There are many things to look for when analyzing financial statements. Often times the most revealing of these can only be found as the result of looking beyond the numbers to how the numbers relate to one another. This may sound technical and difficult, but it certainly does not have to be.

Prebooking Sales

One of the most common ways to manipulate a company's books are to prebook sales. This often occurs when a company has weak sales throughout the year and needs to bump up its fourth quarter in order to meet shareholder and analyst expectations.
The practice of prebooking sales involves a business going out and contacting its regular customers and requesting that they purchase the inventory they are forecast to purchase in the next quarter now at a reduced rate.
An example: Company A always buys 500 widgets from our sample business every quarter at a fixed cost of $5 per widget. In order to show boosted sales in Q4 of the year Company A is convinced to purchase 1000 widgets at $4 today, accept deliver of the first 500 now, and the second set of 500 during the following quarter.
The net effect of this over the short term is that our company has doubled its sales- at least on paper. Over the long term though it has the opposite effect; unless Company A's needs suddenly increase dramatically they are going to cancel their order in the following quarter.

The danger of prebooked sales

Prebooked sales are dangerous. If not managed correctly it is a fire that can grow wildly out of control. If the company prebooks sales now and follows that with a bad year the following year they may need to prebook sales again in order to meet last year's expectations, and then try and prebook other customers in order to meet growth expectations from investors and analysts. And so the spiral continues until eventually the company either can't find enough customers to prebook, or has so deeply discounted their margins that there is little or no profit left for the business.

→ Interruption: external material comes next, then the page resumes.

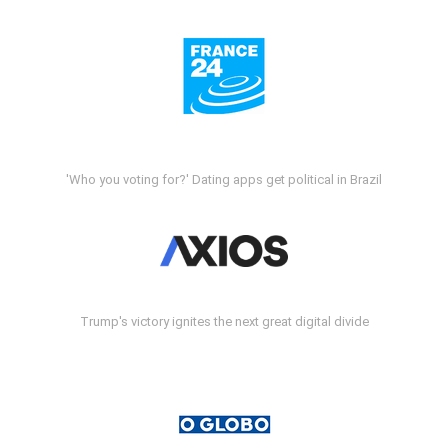
'Who you voting for?' Dating apps get political in Brazil
Trump's victory ignites the next great digital divide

How to see prebooked sales in the books

There are ways to see when a company suddenly starts prebooking sales. Lets looks an example. Say that analysts had expected a business's sales to grow at 3% this year. Lets examine the following sales results by quarter.




























































2006 Q1 Q2 Q3 Q4 Total
$4,363,431.00 $4,799,774.10 $4,847,771.84 $5,574,937.62 $19,585,914.56
2007 Q1 Q2 Q3 Q4 Total
$4,494,333.93 $4,943,767.32 $4,993,205.00 $5,742,185.75 $20,173,491.99
2008 Q1 Q2 Q3 Q4 Total
$4,629,163.95 $5,092,080.34 $5,143,001.15 $5,914,451.32 $20,778,696.75
2009 Q1 Q2 Q3 Q4 Total
$4,768,038.87 $4,863,399.64 $4,912,033.64 $6,876,847.10 $21,420,319.25


As we can see the company did achieve the expected 3% growth in sales that analysts had expected. Numbers are hard to follow, a graphical representation of the change over the previous quarter may then be of some help.
We can see here that every year sales grow slowly throughout the year with Q2 and Q3 coming in very similar to one another. This last year though Q2 and Q3 come in weaker than expected and then suddenly Q4 jumps both off the trend from previous years and above what would be expected from the preceding two quarters. This looks suspiciously like prebooked sales.

Results of Pre-Booked Sales

One of three things is going to happen when a company prebooks sales:
  1. The company is going to have a great year next year and make up the losses smoothing over these two bad quarters.
  2. The company is going to a be honest and not do this again allowing next year's returns to fall lower.
  3. The company is going to repeat the maneuver, likely increasing the size of the problem.
Think about each of these alternatives and the likelihood of each occurring. The house is fairly heavily stacked against you. Investing is hard enough, don't make it any harder.